Work instruction ▸ Print all of the data exactly, but drop the pictures.

Data shown ▸
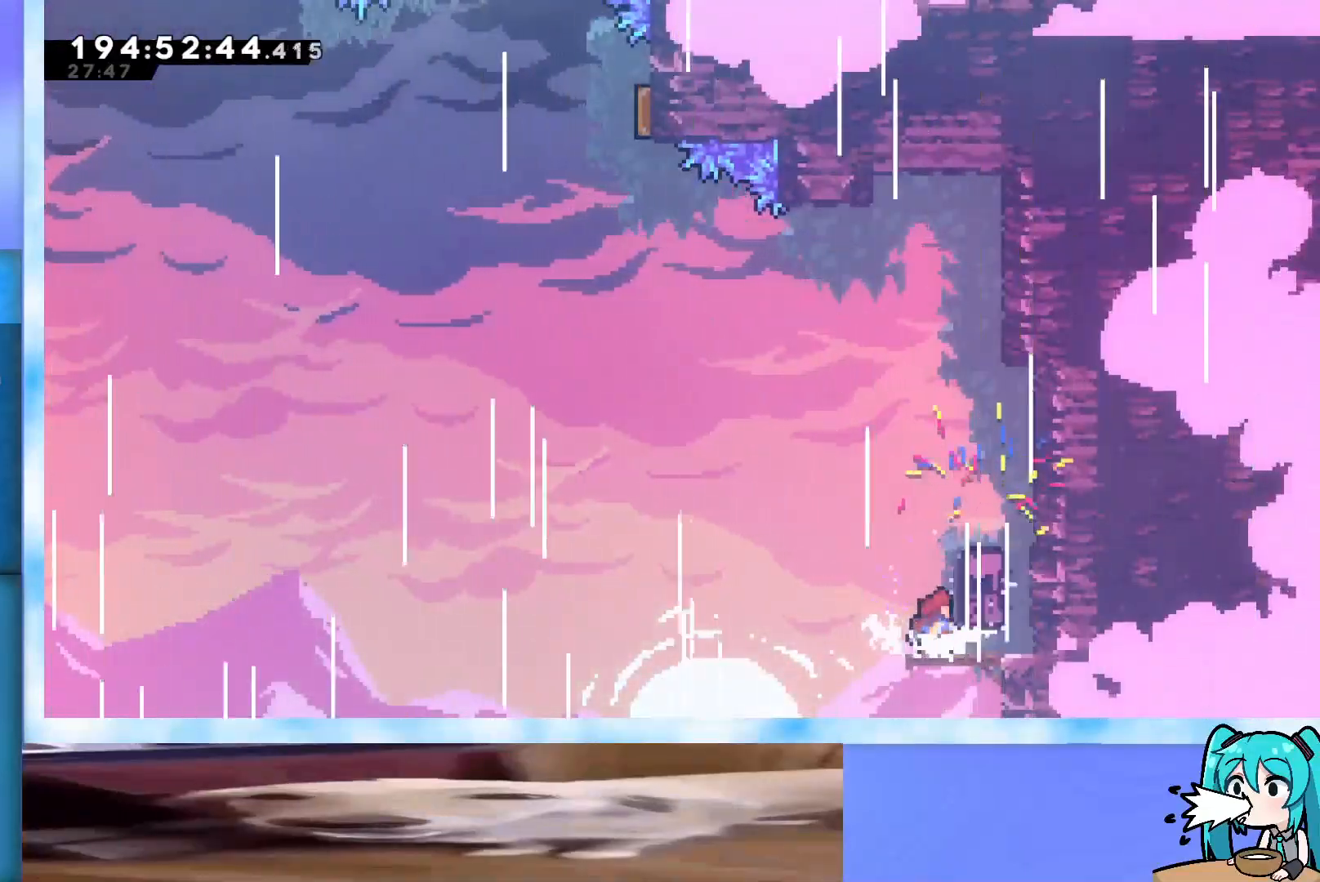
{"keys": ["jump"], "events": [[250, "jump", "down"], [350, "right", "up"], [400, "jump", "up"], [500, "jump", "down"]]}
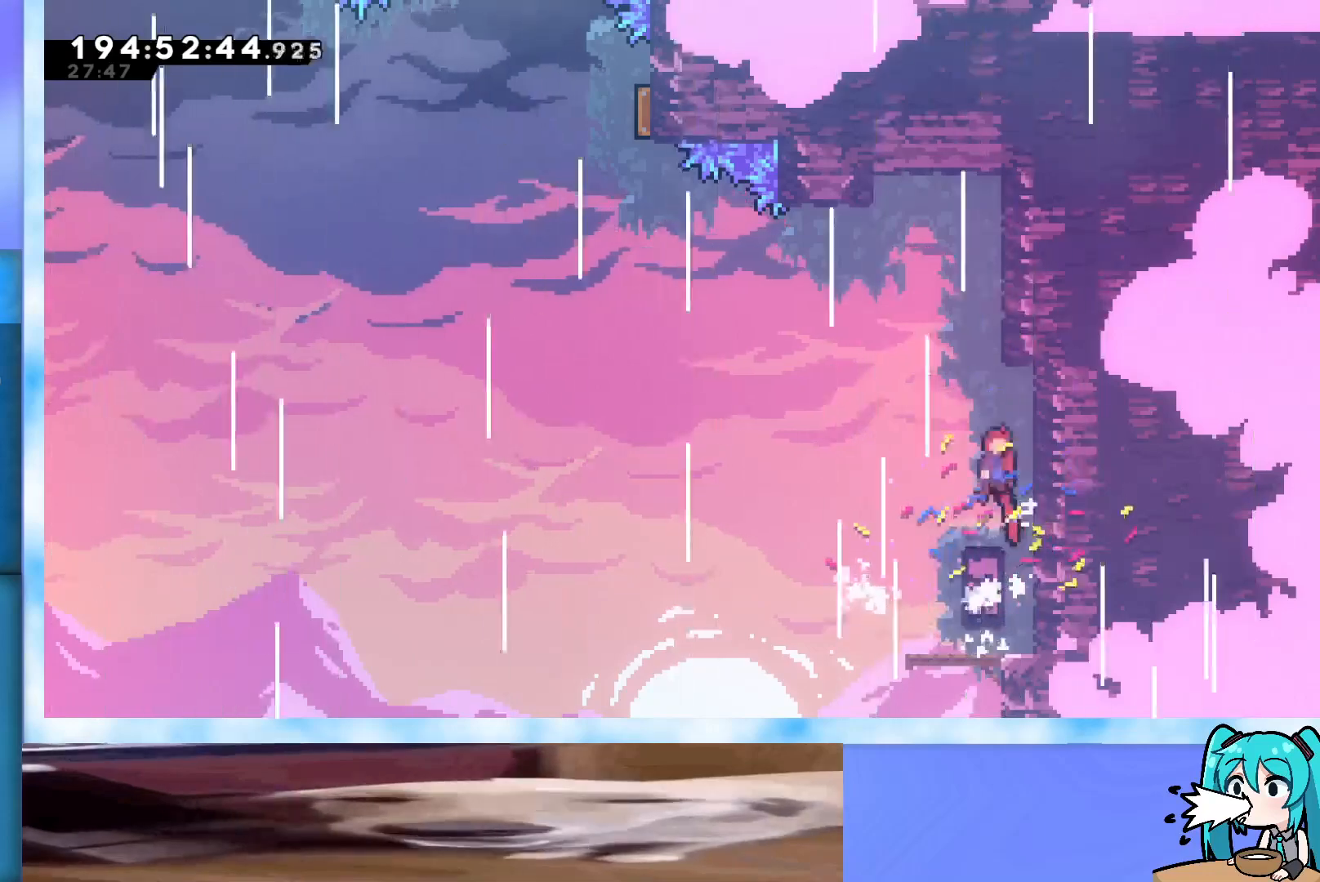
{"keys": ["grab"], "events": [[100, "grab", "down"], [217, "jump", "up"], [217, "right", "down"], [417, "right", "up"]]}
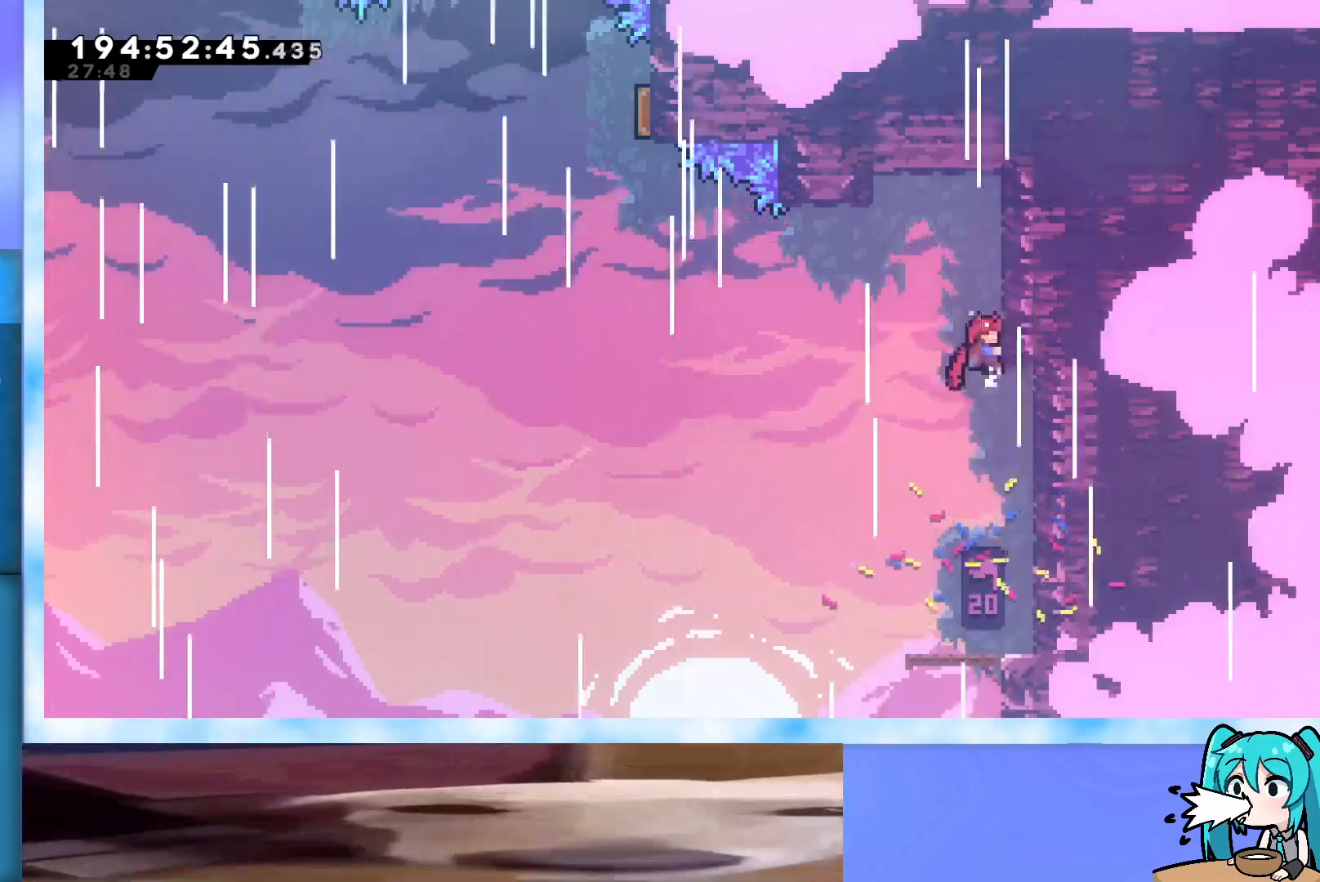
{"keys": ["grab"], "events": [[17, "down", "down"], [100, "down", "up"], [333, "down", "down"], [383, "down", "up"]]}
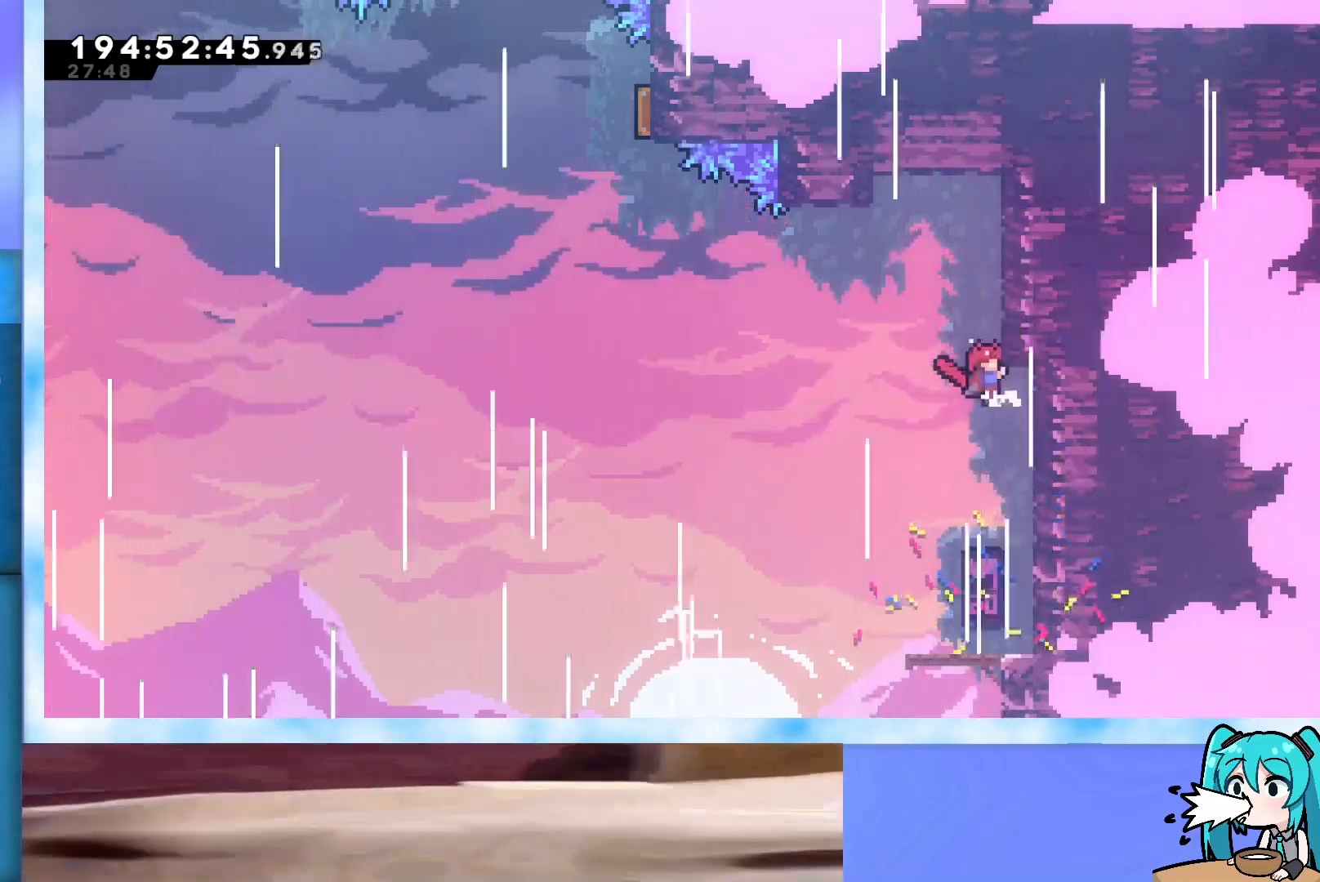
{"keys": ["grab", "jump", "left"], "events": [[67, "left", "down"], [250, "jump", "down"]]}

Completed task ▸
{"keys": ["jump"], "events": [[250, "jump", "down"], [350, "right", "up"], [400, "jump", "up"], [500, "jump", "down"]]}
{"keys": ["grab"], "events": [[100, "grab", "down"], [217, "jump", "up"], [217, "right", "down"], [417, "right", "up"]]}
{"keys": ["grab"], "events": [[17, "down", "down"], [100, "down", "up"], [333, "down", "down"], [383, "down", "up"]]}
{"keys": ["grab", "jump", "left"], "events": [[67, "left", "down"], [250, "jump", "down"]]}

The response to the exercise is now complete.